02 - Selection Sort

Problem¶

Sort an array by repeatedly finding the minimum element (considering ascending order) from the unsorted part and putting it at the beginning.

Intuition¶

Selection Sort maintains two subarrays in a given array: 1. The subarray which is already sorted. 2. Remaining subarray which is unsorted.

In every iteration of selection sort, the minimum element from the unsorted subarray is picked and moved to the sorted subarray.

Algorithm Steps¶

Set MIN_IDX to location 0.
Search the minimum element in the list.
Swap with value at location MIN_IDX.
Increment MIN_IDX to point to next element.
Repeat until the list is sorted.

Pseudocode¶

procedure selectionSort(A : list of sortable items)
    n := length(A)
    for i := 0 to n-2 inclusive do
        min_idx := i
        for j := i+1 to n-1 inclusive do
            if A[j] < A[min_idx] then
                min_idx := j
            end if
        end for
        if min_idx != i then
            swap(A[i], A[min_idx])
        end if
    end for
end procedure

Java Code using JCF¶

Using ArrayList and Collections.swap with a test-case-driven approach (TCS NQT Style).

import java.util.*;

public class Main {
    /**
     * Selection Sort using List and Collections.swap
     */
    public static void selectionSort(List<Integer> list) {
        int n = list.size();
        for (int i = 0; i < n - 1; i++) {
            // Find the minimum element in unsorted array
            int min_idx = i;
            for (int j = i + 1; j < n; j++) {
                if (list.get(j) < list.get(min_idx)) {
                    min_idx = j;
                }
            }
            // Swap the found minimum element with the first element
            if (min_idx != i) {
                Collections.swap(list, min_idx, i);
            }
        }
    }

    public static void main(String[] args) {
        Scanner sc = new Scanner(System.in);

        if (sc.hasNextInt()) {
            int t = sc.nextInt();
            while (t-- > 0) {
                if (sc.hasNextInt()) {
                    int n = sc.nextInt();
                    List<Integer> list = new ArrayList<>();
                    for (int i = 0; i < n; i++) {
                        if (sc.hasNextInt()) {
                            list.add(sc.nextInt());
                        }
                    }

                    selectionSort(list);

                    for (int i = 0; i < list.size(); i++) {
                        System.out.print(list.get(i) + (i == list.size() - 1 ? "" : " "));
                    }
                    System.out.println();
                }
            }
        }
        sc.close();
    }
}

Sample Input and Output¶

Input:

2
5
64 25 12 22 11
6
5 4 3 2 1 10

Output:

11 12 22 25 64
1 2 3 4 5 10

Complexity¶

Case	Time Complexity	Space Complexity
Best Case	\(O(n^2)\)	\(O(1)\)
Average Case	\(O(n^2)\)	\(O(1)\)
Worst Case	\(O(n^2)\)	\(O(1)\)

Stable: Generally No (swapping can change the relative order of equal elements).
In-place: Yes.

Example and Dry Run¶

Input: [64, 25, 12, 22, 11]

Iteration 1: - Unsorted: [64, 25, 12, 22, 11] - Min found: 11 (index 4) - Swap 64 and 11 - Result: [11, 25, 12, 22, 64]
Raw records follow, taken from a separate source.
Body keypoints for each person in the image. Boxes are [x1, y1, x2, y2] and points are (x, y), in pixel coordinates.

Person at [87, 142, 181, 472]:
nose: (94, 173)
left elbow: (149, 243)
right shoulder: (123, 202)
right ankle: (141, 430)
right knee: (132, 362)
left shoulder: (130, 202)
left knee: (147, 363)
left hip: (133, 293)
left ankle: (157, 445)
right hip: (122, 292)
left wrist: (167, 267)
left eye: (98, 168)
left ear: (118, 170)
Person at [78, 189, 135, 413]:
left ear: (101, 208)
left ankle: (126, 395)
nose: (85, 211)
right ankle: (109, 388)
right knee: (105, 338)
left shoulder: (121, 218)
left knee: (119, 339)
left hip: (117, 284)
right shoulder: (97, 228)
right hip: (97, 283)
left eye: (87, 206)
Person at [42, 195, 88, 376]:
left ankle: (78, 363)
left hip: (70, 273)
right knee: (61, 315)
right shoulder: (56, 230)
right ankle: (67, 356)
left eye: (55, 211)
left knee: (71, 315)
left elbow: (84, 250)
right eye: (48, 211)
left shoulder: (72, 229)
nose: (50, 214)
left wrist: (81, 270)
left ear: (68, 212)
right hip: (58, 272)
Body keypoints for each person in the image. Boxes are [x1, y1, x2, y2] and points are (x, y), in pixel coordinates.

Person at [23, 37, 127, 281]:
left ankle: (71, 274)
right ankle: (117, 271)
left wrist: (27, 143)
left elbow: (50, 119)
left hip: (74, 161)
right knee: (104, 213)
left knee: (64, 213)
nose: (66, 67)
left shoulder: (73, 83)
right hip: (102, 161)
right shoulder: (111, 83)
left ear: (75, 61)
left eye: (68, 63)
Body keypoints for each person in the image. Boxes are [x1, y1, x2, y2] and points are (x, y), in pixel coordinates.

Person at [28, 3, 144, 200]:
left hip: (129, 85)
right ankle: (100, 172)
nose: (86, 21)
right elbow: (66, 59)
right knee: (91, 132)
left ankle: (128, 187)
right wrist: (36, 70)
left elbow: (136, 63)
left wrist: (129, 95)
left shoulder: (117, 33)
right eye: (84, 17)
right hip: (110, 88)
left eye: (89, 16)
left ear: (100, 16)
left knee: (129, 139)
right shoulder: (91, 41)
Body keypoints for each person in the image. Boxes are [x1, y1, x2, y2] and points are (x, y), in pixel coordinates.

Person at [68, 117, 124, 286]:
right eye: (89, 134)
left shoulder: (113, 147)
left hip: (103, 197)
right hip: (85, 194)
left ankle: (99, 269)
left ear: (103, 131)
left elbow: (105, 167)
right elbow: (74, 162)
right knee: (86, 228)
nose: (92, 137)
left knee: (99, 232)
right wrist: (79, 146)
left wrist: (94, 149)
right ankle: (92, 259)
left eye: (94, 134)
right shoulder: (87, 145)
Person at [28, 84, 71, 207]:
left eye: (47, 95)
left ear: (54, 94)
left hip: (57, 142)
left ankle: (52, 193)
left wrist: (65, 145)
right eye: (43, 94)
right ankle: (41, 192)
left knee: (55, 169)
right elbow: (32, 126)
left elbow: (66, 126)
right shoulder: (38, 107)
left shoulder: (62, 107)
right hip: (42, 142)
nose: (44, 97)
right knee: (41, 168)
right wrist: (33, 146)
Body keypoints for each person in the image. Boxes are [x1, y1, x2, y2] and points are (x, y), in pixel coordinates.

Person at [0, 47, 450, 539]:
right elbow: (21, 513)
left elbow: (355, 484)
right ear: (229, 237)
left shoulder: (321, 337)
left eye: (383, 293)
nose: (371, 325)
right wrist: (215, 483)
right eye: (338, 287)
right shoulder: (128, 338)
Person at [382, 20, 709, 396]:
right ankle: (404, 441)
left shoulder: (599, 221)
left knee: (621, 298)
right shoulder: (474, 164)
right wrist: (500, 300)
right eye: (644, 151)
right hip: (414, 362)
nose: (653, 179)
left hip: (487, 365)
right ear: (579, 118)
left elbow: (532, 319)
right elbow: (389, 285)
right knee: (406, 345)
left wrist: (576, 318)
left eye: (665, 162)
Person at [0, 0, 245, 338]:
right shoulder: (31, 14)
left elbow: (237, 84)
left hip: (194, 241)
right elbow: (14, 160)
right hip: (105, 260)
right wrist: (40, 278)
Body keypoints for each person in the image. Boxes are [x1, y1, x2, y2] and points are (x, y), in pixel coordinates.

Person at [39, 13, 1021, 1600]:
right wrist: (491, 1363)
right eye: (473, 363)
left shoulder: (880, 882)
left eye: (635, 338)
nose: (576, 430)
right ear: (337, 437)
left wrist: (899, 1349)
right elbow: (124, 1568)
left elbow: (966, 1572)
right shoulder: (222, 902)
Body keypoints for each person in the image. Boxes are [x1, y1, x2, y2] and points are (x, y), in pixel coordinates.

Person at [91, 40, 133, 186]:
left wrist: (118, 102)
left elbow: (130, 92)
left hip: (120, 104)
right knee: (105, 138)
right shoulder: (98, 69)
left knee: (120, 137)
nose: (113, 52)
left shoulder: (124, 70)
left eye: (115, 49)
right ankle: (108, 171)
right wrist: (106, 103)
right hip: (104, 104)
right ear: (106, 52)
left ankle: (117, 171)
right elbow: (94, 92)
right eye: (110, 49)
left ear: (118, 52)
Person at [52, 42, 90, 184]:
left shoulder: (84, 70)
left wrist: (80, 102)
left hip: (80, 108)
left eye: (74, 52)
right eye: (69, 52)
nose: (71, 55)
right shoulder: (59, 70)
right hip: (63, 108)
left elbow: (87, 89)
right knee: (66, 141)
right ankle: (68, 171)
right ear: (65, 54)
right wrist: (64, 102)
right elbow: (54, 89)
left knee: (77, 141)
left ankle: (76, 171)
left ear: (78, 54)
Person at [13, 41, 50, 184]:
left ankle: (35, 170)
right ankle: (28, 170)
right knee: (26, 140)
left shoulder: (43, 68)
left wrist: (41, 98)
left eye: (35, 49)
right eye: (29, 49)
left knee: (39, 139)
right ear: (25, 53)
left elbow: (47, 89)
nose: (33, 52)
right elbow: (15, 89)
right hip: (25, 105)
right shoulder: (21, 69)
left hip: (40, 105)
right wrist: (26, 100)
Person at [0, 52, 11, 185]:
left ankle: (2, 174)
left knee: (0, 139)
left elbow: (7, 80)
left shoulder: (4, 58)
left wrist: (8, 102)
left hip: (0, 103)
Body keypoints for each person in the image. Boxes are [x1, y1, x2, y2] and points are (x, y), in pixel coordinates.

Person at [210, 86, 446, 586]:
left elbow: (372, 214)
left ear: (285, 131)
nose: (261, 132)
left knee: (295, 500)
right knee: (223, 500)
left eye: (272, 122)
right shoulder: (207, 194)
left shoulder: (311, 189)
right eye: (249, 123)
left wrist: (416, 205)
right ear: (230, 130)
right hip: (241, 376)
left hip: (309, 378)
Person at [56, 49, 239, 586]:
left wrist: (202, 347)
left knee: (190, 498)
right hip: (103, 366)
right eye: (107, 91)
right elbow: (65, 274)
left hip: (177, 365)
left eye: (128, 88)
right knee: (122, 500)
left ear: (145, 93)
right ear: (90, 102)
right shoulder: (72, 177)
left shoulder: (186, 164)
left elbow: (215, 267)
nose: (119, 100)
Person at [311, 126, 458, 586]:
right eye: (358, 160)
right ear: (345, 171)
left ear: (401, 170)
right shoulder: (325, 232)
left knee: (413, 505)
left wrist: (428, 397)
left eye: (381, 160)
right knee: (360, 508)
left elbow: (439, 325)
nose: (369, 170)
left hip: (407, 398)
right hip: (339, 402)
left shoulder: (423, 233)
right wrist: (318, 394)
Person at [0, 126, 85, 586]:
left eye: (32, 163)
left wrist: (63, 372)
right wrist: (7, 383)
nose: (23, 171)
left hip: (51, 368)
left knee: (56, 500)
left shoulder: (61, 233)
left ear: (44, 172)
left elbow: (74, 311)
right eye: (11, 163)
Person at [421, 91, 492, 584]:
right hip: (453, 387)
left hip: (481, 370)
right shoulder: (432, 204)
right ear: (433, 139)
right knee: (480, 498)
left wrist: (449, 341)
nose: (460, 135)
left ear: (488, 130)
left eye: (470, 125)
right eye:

Iteration 2: - Unsorted (from index 1): [25, 12, 22, 64] - Min found: 12 (index 2) - Swap 25 and 12 - Result: [11, 12, 25, 22, 64]

Iteration 3: - Unsorted (from index 2): [25, 22, 64] - Min found: 22 (index 3) - Swap 25 and 22 - Result: [11, 12, 22, 25, 64]

Iteration 4: - Unsorted (from index 3): [25, 64] - Min found: 25 (index 3) - No swap needed. - Result: [11, 12, 22, 25, 64] Array is Sorted.

Variations¶

Stable Selection Sort: Instead of swapping, minimum element is inserted into position by shifting elements.
Double Selection Sort (Bidirectional): Find both minimum and maximum in each pass and move them to their respective ends.